For a detailed outline of the task, the prizes, and to sign up, click here.

To read how we went about modelling the 2018 Brownlow, read this.

Prizes:

Place Price
1 $2000
2 $1000
3 $750
4 $500
5 $250
6-10 $100
Total $5100

Submission

To submit your model, email your final submission to datathon@betfair.com.au by 5.59pm AEST on 23 September 2019. Please rename the CSV to what you would like to call your model (this could be displayed on a leaderboard). Note that you don't need to email your code, just your predictions in the format that we have specified in the ‘Betfair Brownlow Datathon Submission.csv’. Any submissions that are not in the correct format will not be accepted.

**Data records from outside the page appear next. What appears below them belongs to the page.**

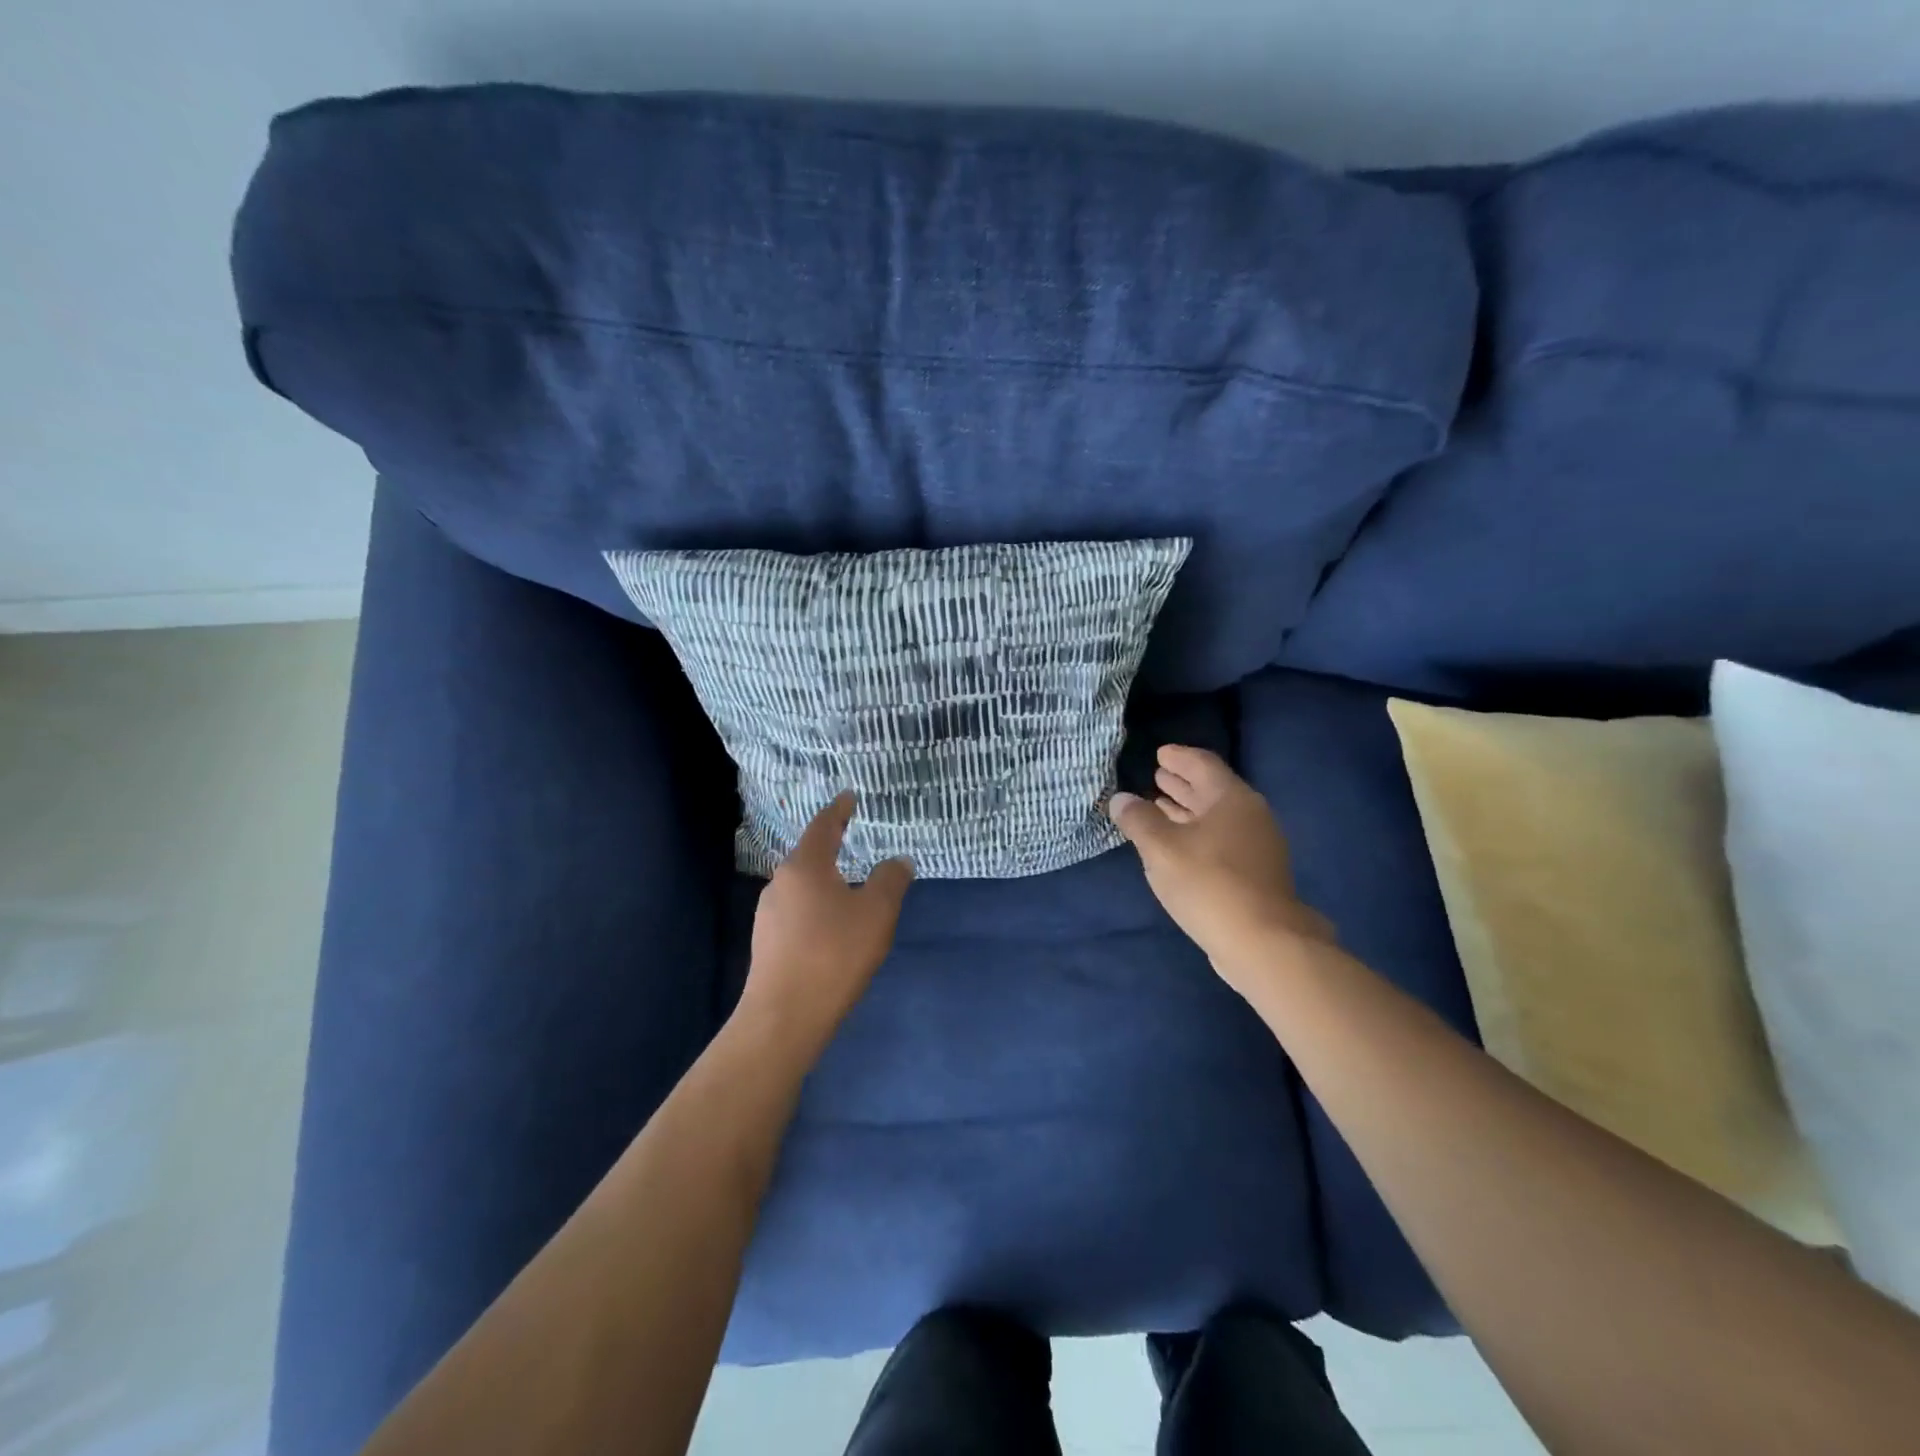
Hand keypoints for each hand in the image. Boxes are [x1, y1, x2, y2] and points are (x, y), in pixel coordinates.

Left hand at [743, 792, 914, 1043]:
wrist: (784, 1017)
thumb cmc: (834, 954)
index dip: (839, 810)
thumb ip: (890, 880)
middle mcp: (780, 883)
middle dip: (832, 847)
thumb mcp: (876, 913)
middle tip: (854, 839)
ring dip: (825, 881)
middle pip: (809, 855)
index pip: (823, 826)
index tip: (849, 796)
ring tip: (849, 886)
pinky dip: (817, 907)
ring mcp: (768, 914)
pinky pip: (797, 911)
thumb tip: (898, 860)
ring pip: (803, 886)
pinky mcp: (766, 943)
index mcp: (804, 866)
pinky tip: (832, 926)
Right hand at [1108, 745, 1332, 989]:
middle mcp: (1249, 814)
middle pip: (1211, 789)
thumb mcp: (1161, 848)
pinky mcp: (1256, 873)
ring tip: (1160, 806)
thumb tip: (1121, 799)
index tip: (1159, 754)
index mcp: (1231, 798)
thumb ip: (1138, 820)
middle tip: (1156, 776)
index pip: (1202, 764)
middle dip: (1182, 783)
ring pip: (1216, 817)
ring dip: (1187, 810)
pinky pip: (1221, 839)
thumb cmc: (1209, 884)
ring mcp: (1257, 845)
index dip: (1178, 757)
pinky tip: (1179, 845)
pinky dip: (1197, 833)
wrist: (1263, 943)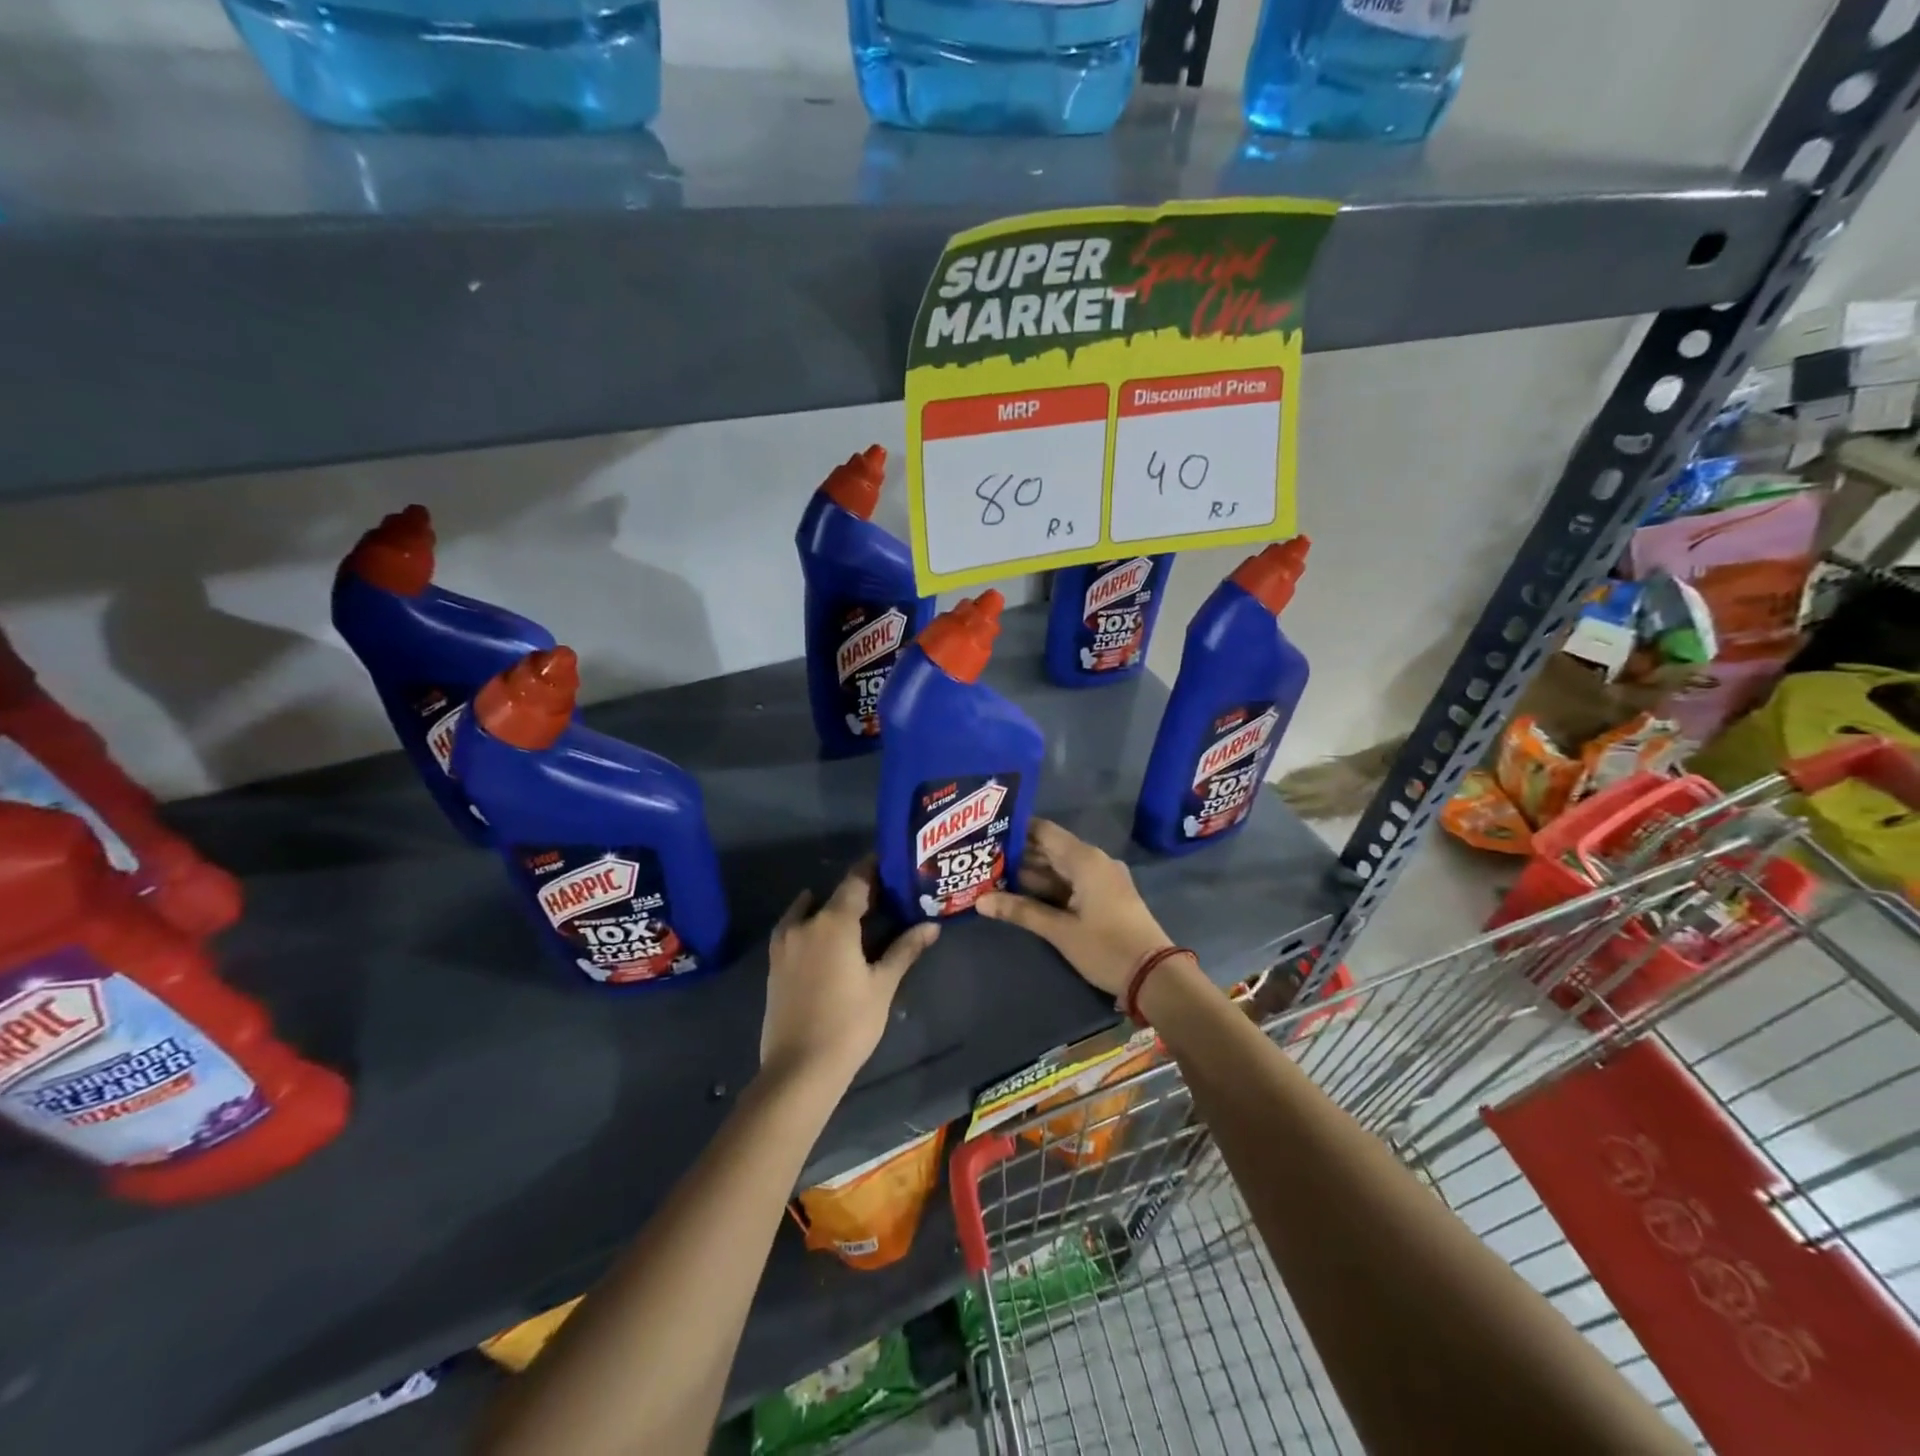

Submissions should include a prediction for the number of votes each player will receive. We will assume a prediction of votes for any missing values and Mean Squared Error will be calculated accordingly. Please ensure player names are in the specified format, otherwise we will be unable to find you prediction and, once again, we will assume a prediction of 0 votes. Here is an example of what a submission would have looked like for a sample of 25 players in the 2018 season...

Team_Betfair.csv

PLAYER PREDICTION
T Mitchell 35.484614
M Gawn 21.544278
D Martin 20.444488
B Grundy 19.543511
C Oliver 19.009628
J Macrae 18.931594
P Dangerfield 18.621242
D Beams 17.621222
E Yeo 16.015638
L Neale 15.495083
A Gaff 15.165629
D Heppell 15.083797
J Selwood 14.989096
S Sidebottom 14.863136
N Fyfe 14.692243
J Kennedy 14.404489
Z Merrett 13.632131
M Crouch 13.503858
R Laird 13.274869
P Cripps 13.240568
G Ablett 13.01895
L Franklin 12.792476
J Lloyd 12.174224
J Kelly 11.982157
C Ward 11.892443

And here is how this sample would have been scored...

Team_Betfair_MSE.csv

PLAYER PREDICTION ACTUAL SE
T Mitchell 35.484614 28 56.01944673
M Gawn 21.544278 20 2.384794541
D Martin 20.444488 19 2.086545582
B Grundy 19.543511 17 6.469448207
C Oliver 19.009628 13 36.1156287
J Macrae 18.931594 14 24.32061938
P Dangerfield 18.621242 17 2.628425623
D Beams 17.621222 18 0.143472773
E Yeo 16.015638 15 1.031520547
L Neale 15.495083 11 20.20577118
A Gaff 15.165629 16 0.696174966
D Heppell 15.083797 13 4.342209937
J Selwood 14.989096 14 0.978310897
S Sidebottom 14.863136 24 83.48228375
N Fyfe 14.692243 16 1.710228371
J Kennedy 14.404489 4 108.2533914
Z Merrett 13.632131 10 13.1923756
M Crouch 13.503858 8 30.29245288
R Laird 13.274869 19 32.77712497
P Cripps 13.240568 20 45.68992096
G Ablett 13.01895 14 0.962459103
L Franklin 12.792476 16 10.28821021
J Lloyd 12.174224 6 38.121042
J Kelly 11.982157 10 3.928946373
C Ward 11.892443 13 1.226682508
- - - -
MSE - - 21.09389949

If you are happy to read through the Python tutorials on Github, but not run the code yourself, you can click here. If you are keen to try and run the code yourself and try different things out, you will need to install the following:

Python Jupyter Notebook (Installed through the Anaconda Distribution) If you don't already have Python installed, we advise you to install it through Anaconda. This also installs Jupyter and is super convenient.

Disclaimer

Note that whilst predictions are fun and rewarding to create, we can't promise that your betting strategy will be profitable. If implementing your own strategies please gamble responsibly and note that you are responsible for any winnings/losses incurred.

FAQs:

  • some of the players are missing. i.e. there is only one listing of A Brayshaw, when there should be two Brayshaws.

Player names are in the format {firstname initial}{surname} as some small merging of datasets was required to create the dataset for this competition. This means some players with identical names are not uniquely identifed. Don't worry about providing a submission for these players; you can provide a prediction or no prediction at all and you will not be penalised as we will have to exclude these players from scoring. However, do not make changes to the submission file to try and distinguish between these players.